WORK INSTRUCTION - Retype only what runs from the beginning of the data through the line with "- You should"; please omit the pictures and keep every line exact.
··· DATASET RECORDS ···
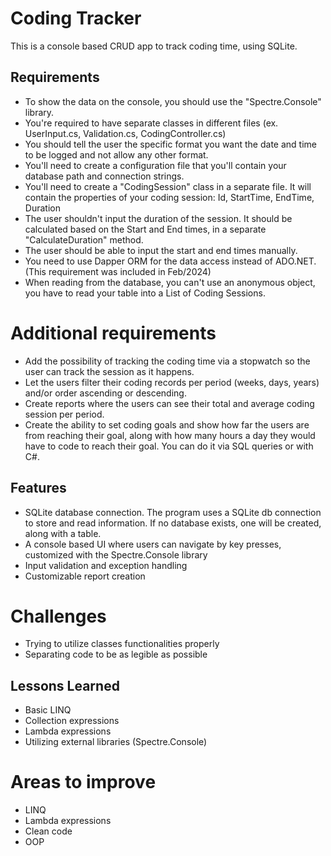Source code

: 
# Coding Tracker

This is a console based CRUD app to track coding time, using SQLite.

## Requirements

- To show the data on the console, you should use the "Spectre.Console" library.
- You're required to have separate classes in different files (ex. UserInput.cs, Validation.cs, CodingController.cs)
- You should tell the user the specific format you want the date and time to be logged and not allow any other format.
- You'll need to create a configuration file that you'll contain your database path and connection strings.
- You'll need to create a "CodingSession" class in a separate file. It will contain the properties of your coding session: Id, StartTime, EndTime, Duration
- The user shouldn't input the duration of the session. It should be calculated based on the Start and End times, in a separate "CalculateDuration" method.
- The user should be able to input the start and end times manually.
- You need to use Dapper ORM for the data access instead of ADO.NET. (This requirement was included in Feb/2024)
- When reading from the database, you can't use an anonymous object, you have to read your table into a List of Coding Sessions.

# Additional requirements
- Add the possibility of tracking the coding time via a stopwatch so the user can track the session as it happens.
- Let the users filter their coding records per period (weeks, days, years) and/or order ascending or descending.
- Create reports where the users can see their total and average coding session per period.
- Create the ability to set coding goals and show how far the users are from reaching their goal, along with how many hours a day they would have to code to reach their goal. You can do it via SQL queries or with C#.




## Features

- SQLite database connection. The program uses a SQLite db connection to store and read information. If no database exists, one will be created, along with a table.
- A console based UI where users can navigate by key presses, customized with the Spectre.Console library
- Input validation and exception handling
- Customizable report creation

# Challenges

- Trying to utilize classes functionalities properly
- Separating code to be as legible as possible


## Lessons Learned

- Basic LINQ
- Collection expressions
- Lambda expressions
- Utilizing external libraries (Spectre.Console)

# Areas to improve

- LINQ
- Lambda expressions
- Clean code
- OOP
···
TASK RESPONSE -
Source code

: 
# Coding Tracker

This is a console based CRUD app to track coding time, using SQLite.

## Requirements

- To show the data on the console, you should use the "Spectre.Console" library.
- You're required to have separate classes in different files (ex. UserInput.cs, Validation.cs, CodingController.cs)
- You should tell the user the specific format you want the date and time to be logged and not allow any other format.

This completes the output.